____ Provided data

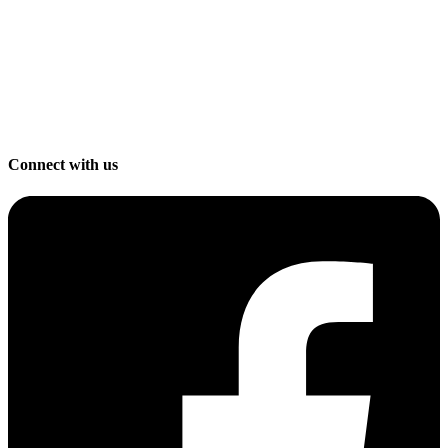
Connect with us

________
____ Provided data

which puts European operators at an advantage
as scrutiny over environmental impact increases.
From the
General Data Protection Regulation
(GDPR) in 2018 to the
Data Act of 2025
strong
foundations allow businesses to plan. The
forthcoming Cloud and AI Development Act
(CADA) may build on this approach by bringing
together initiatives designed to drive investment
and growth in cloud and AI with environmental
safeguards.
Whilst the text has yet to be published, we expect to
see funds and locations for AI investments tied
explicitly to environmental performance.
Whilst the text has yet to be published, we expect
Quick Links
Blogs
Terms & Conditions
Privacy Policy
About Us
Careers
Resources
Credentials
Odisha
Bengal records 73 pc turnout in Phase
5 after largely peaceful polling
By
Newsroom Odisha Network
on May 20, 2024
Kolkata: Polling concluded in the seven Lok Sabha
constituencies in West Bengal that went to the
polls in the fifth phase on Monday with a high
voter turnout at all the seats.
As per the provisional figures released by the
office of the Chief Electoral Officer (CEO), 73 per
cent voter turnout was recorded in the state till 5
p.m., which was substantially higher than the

________

## Exercise brief:
Please replace "businesses" with "companies" in the lines of data from the one containing "which puts European operators at an advantage" through the one containing "foundations allow businesses to plan. The", inclusive. Return only those lines, with everything else left unchanged.

## Answer to the exercise:
which puts European operators at an advantage
as scrutiny over environmental impact increases.
From the
General Data Protection Regulation
(GDPR) in 2018 to the
Data Act of 2025
strong
foundations allow companies to plan. The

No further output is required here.